The spring quarter started about 10 days ago, and typically it’s the toughest quarter of the year. With only a week between the winter and spring terms, I’m usually tired before classes even start. So I was incredibly happy to both be assigned to classes I really enjoy as well as having one of them be an unusually small (single-digit enrollment) class. And I’ve been enjoying both of my classes a great deal. In the small class I have names memorized and can give them lots of personal attention, and while I’m still working on names in the larger class, I have a great relationship with them already. The larger class has an exceptional number of female and non-binary students (40%), and they as a group seem to take the class more seriously than I’ve seen since before the pandemic. I don’t know if it has anything to do with the fact that it’s the first morning class I’ve taught in several years or if there is something else going on there. But I won’t overanalyze and will simply be happy that they are so receptive to what I have to say and the learning opportunities in the class.

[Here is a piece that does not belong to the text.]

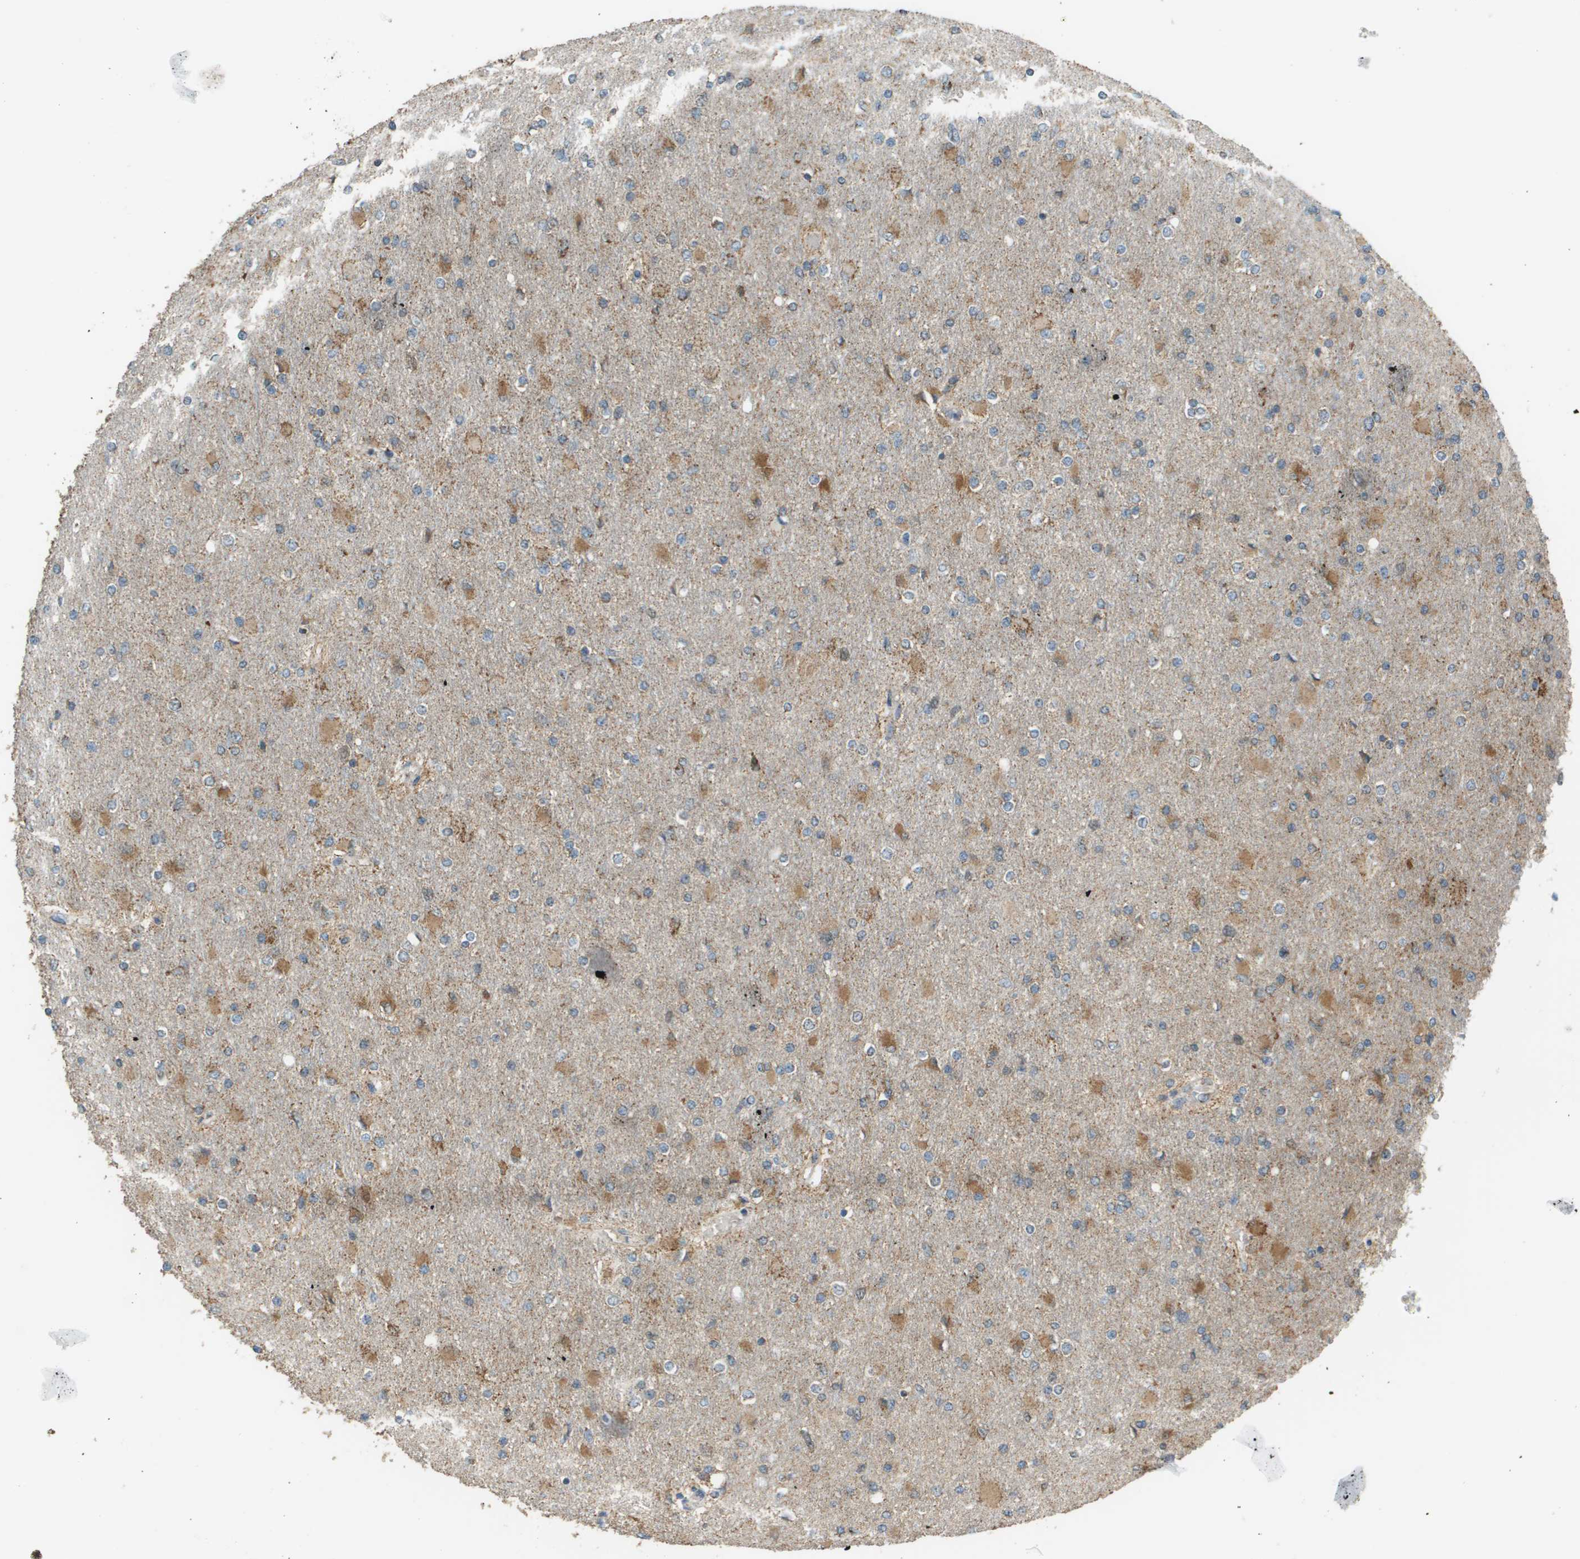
{"staining": {"intensity": "weak", "quantity": "25%-75%", "location": "cytoplasmic/membranous"}, "tissue": "glioma", "cell_type": "Tumor cells", "image_type": "cancer", "snomed": [{"axis": "morphology", "description": "Glioma, malignant, High grade"}, {"axis": "topography", "description": "Cerebral cortex"}], "caption": "Brown immunohistochemical staining in human glioma reveals weak cytoplasmic/membranous positivity in approximately 25%-75% of tumor cells.", "gene": "FH", "patient": {"sex": "female", "age": 36}}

Speaking of students listening, I had a rewarding experience when I reviewed the final exam notes from the winter quarter a couple of weeks ago. In the second quarter Python course I always share with my class a story about a student who forgot, on the final exam, to call the parent constructor when creating an HTML parser. When you do that and try to run the parser, you get a weird error about rawdata. This poor student spent 30 minutes on a 2 hour and 15 minute final exam stuck on the issue before calling me over. I tell them the story to try to get them to remember how important the call to the parent constructor is, and I typically make a joke of it by telling them that it’s a story that will make them cry. Last quarter they played along with the joke better than in previous quarters, pretending to cry after I told the story. So it thrilled me when I saw a reference to that story in one of the final exam note sheets they’re allowed to use on the exam:
It may be aggravating when students don’t listen, but that makes it all the more rewarding when one of them does!